Install and try Linux
Let’s say that you’ve been using Windows all your life, and finally decided to give Linux a try. Two options for installing Linux are usually available:
- install Linux alongside Windows. First you install Windows, and then create a new partition on your hard drive and install Linux on it. This process is known as dual-booting.
- install Linux on an older machine that you don’t use anymore.
Instead of dual-booting or installing Linux on an older machine, you could simply install Linux inside a virtual machine and try it out. The whole process should last less than an hour, depending on the speed of your computer and the speed of your internet connection.
Linux has many different distributions, and sometimes it is difficult to pick a right one for a beginner. I recommend installing Ubuntu, simply because it is one of the most popular Linux distribution and a lot of guides and howtos are available online for it.
Here are the steps to install Ubuntu in a virtual machine in VMware Workstation Player:
1. Download the Ubuntu .iso file on the following link.
2. Once the file has been downloaded, run Player and go to Player > File > New Virtual Machine.

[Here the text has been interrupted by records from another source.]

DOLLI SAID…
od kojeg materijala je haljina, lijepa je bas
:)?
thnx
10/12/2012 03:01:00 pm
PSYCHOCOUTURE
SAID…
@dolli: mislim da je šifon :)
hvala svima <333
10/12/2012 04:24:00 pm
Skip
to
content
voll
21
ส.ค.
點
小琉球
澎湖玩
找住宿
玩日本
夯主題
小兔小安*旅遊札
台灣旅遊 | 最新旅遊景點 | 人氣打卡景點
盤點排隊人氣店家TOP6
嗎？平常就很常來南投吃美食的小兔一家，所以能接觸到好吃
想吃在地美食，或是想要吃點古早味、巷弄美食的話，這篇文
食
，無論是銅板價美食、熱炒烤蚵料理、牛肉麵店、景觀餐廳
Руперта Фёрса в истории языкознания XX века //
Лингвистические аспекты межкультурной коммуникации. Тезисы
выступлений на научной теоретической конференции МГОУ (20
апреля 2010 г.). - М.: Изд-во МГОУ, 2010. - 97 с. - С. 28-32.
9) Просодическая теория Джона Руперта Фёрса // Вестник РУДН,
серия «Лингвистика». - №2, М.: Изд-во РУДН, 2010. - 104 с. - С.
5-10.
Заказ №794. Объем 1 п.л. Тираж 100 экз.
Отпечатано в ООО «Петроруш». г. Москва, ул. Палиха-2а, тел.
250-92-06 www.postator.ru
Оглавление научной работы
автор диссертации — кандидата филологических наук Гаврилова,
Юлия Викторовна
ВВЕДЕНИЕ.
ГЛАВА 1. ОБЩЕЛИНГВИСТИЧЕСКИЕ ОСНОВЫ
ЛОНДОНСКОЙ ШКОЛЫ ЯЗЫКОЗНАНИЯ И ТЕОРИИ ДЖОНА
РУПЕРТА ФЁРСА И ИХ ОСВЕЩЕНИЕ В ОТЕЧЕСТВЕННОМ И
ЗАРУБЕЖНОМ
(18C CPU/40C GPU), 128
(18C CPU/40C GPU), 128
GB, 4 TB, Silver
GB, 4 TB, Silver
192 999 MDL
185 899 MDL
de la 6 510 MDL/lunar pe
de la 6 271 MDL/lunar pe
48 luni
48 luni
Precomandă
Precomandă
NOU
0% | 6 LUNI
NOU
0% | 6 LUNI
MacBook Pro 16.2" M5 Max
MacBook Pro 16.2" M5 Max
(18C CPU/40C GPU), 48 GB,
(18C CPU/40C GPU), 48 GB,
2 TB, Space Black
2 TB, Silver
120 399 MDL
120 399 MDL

3. Browse to the location of the .iso file. You will notice that Player has recognized the operating system included in the image and will use the Easy Install feature for installation:
4. Enter the Easy Install information – the full name, username and password:
5. Enter the VM name and the location on the host system where it will be stored:
6. Choose the virtual disk size and whether to split the disk into multiple files or not:
7. Click Finish to start creating the VM. Leave the checkbox on to power the VM after it has been created.
8. The Ubuntu installation should start automatically. Since you’ve provided the Easy Install information, the process should finish without your intervention.
9. Once the process finishes, you should get the login screen. Log in using the credentials you’ve defined:
10. And that’s it, your Ubuntu system should be ready for you to start experimenting.